▶ [What needs to be done]: Reproduce, word for word, the lines starting at the beginning of the records and ending at the line that contains "wisdom. It is", including that line.

Transcribed page text:
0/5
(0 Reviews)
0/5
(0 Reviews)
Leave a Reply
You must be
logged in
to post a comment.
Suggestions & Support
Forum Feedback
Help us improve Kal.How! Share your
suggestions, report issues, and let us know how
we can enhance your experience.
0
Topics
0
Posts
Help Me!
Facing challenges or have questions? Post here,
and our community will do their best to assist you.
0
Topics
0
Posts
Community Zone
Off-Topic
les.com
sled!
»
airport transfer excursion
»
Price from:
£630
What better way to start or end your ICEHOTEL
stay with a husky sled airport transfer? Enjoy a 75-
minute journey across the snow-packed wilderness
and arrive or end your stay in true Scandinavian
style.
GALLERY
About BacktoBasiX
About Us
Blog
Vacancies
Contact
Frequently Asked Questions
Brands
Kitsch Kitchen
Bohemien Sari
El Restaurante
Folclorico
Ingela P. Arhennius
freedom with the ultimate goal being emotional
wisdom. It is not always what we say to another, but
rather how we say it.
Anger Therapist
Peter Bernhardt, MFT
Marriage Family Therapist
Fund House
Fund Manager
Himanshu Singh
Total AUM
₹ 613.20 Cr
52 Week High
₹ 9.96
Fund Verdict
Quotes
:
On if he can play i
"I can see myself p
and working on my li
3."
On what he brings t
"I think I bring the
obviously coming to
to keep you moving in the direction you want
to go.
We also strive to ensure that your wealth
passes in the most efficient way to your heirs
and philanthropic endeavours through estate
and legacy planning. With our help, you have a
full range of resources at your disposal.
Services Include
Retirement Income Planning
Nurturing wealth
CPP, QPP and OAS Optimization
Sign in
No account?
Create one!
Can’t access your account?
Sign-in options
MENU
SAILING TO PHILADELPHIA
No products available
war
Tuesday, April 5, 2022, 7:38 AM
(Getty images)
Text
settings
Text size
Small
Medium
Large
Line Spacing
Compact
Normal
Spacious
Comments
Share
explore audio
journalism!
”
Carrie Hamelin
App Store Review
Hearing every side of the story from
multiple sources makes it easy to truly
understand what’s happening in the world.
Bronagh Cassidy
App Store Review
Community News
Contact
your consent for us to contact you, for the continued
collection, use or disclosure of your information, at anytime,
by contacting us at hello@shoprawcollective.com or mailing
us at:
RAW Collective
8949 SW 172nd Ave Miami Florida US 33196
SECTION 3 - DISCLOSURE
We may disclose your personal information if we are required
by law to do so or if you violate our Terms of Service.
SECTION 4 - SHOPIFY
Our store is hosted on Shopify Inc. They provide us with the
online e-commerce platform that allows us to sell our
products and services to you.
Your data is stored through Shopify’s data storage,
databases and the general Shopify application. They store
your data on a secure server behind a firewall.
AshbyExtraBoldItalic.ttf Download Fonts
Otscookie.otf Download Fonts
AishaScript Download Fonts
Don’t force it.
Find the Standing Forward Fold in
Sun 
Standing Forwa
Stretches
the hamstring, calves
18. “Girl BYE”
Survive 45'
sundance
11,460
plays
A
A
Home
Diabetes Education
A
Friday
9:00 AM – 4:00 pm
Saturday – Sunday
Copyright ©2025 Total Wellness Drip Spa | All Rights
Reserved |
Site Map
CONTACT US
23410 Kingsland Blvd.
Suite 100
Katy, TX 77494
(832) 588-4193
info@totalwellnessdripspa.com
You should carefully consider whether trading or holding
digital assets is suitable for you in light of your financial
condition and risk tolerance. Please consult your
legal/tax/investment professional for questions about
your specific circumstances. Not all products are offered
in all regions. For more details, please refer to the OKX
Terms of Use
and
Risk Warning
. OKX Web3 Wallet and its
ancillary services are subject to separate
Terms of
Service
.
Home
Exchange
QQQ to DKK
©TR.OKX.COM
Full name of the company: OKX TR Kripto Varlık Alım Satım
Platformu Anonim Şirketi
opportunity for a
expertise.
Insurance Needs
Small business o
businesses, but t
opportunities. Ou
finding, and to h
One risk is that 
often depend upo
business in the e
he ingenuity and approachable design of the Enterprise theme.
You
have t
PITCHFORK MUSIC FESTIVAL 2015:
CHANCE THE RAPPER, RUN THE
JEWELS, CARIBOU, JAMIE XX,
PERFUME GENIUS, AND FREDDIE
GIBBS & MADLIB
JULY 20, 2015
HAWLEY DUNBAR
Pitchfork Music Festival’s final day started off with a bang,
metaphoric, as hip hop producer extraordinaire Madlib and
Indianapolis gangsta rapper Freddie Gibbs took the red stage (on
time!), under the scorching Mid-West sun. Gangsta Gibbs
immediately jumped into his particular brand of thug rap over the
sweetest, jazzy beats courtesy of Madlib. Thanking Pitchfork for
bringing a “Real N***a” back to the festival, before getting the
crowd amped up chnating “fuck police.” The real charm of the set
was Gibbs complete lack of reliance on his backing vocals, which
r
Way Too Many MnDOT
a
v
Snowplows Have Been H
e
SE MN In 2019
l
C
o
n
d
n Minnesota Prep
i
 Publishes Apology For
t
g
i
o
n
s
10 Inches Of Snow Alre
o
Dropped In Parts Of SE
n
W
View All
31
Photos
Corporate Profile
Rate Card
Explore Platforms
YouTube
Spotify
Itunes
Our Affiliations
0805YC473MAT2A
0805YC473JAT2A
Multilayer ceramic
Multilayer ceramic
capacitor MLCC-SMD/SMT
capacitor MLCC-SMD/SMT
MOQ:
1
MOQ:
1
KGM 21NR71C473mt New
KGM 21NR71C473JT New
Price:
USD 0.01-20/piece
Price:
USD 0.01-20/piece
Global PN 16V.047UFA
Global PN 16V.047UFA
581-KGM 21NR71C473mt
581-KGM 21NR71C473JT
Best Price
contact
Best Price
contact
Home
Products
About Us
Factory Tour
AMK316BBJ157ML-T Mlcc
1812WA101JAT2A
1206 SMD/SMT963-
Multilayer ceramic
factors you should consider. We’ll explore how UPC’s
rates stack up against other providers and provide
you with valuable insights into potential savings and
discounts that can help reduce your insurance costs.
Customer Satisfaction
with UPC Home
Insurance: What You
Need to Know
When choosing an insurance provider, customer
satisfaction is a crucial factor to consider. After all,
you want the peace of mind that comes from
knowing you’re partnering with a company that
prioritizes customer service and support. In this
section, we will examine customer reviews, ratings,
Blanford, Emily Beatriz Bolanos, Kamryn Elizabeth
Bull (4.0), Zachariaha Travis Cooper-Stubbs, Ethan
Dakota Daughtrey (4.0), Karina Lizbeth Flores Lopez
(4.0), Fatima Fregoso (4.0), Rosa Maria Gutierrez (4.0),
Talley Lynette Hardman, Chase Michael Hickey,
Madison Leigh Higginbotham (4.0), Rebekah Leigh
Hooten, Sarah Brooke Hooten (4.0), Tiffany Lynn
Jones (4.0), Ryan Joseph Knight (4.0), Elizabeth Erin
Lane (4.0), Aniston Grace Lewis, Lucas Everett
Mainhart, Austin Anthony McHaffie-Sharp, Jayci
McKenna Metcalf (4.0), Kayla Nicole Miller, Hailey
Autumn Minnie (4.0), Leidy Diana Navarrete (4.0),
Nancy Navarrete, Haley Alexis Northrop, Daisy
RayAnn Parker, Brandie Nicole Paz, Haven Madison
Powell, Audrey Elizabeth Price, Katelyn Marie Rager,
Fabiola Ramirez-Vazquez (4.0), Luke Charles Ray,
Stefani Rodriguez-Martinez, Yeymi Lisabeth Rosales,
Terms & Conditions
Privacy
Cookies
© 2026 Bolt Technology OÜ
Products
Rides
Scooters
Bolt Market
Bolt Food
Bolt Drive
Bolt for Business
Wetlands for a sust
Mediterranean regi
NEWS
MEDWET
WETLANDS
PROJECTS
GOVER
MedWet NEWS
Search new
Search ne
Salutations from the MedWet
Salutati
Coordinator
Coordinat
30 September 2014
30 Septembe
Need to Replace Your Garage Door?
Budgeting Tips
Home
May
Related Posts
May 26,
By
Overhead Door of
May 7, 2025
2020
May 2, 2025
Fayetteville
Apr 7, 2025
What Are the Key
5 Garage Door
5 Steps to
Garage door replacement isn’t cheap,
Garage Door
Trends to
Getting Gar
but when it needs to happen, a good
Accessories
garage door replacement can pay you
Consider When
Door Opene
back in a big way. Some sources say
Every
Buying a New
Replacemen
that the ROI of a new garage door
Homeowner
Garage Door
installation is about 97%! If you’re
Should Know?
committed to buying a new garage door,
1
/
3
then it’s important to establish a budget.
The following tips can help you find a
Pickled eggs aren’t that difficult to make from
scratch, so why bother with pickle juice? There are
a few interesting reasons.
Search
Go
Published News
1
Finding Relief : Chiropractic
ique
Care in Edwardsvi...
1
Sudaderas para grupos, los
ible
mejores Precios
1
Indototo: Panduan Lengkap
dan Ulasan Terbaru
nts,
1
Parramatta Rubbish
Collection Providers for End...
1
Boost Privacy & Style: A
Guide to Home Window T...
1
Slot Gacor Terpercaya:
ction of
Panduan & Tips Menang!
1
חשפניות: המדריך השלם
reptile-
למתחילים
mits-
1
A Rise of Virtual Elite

▶ [Exercise answer]:
0/5
(0 Reviews)
0/5
(0 Reviews)
Leave a Reply
You must be
logged in
to post a comment.
Suggestions & Support
Forum Feedback
Help us improve Kal.How! Share your
suggestions, report issues, and let us know how
we can enhance your experience.
0
Topics
0
Posts
Help Me!
Facing challenges or have questions? Post here,
and our community will do their best to assist you.
0
Topics
0
Posts
Community Zone
Off-Topic
les.com
sled!
»
airport transfer excursion
»
Price from:
£630
What better way to start or end your ICEHOTEL
stay with a husky sled airport transfer? Enjoy a 75-
minute journey across the snow-packed wilderness
and arrive or end your stay in true Scandinavian
style.
GALLERY
About BacktoBasiX
About Us
Blog
Vacancies
Contact
Frequently Asked Questions
Brands
Kitsch Kitchen
Bohemien Sari
El Restaurante
Folclorico
Ingela P. Arhennius
freedom with the ultimate goal being emotional
wisdom. It is not always what we say to another, but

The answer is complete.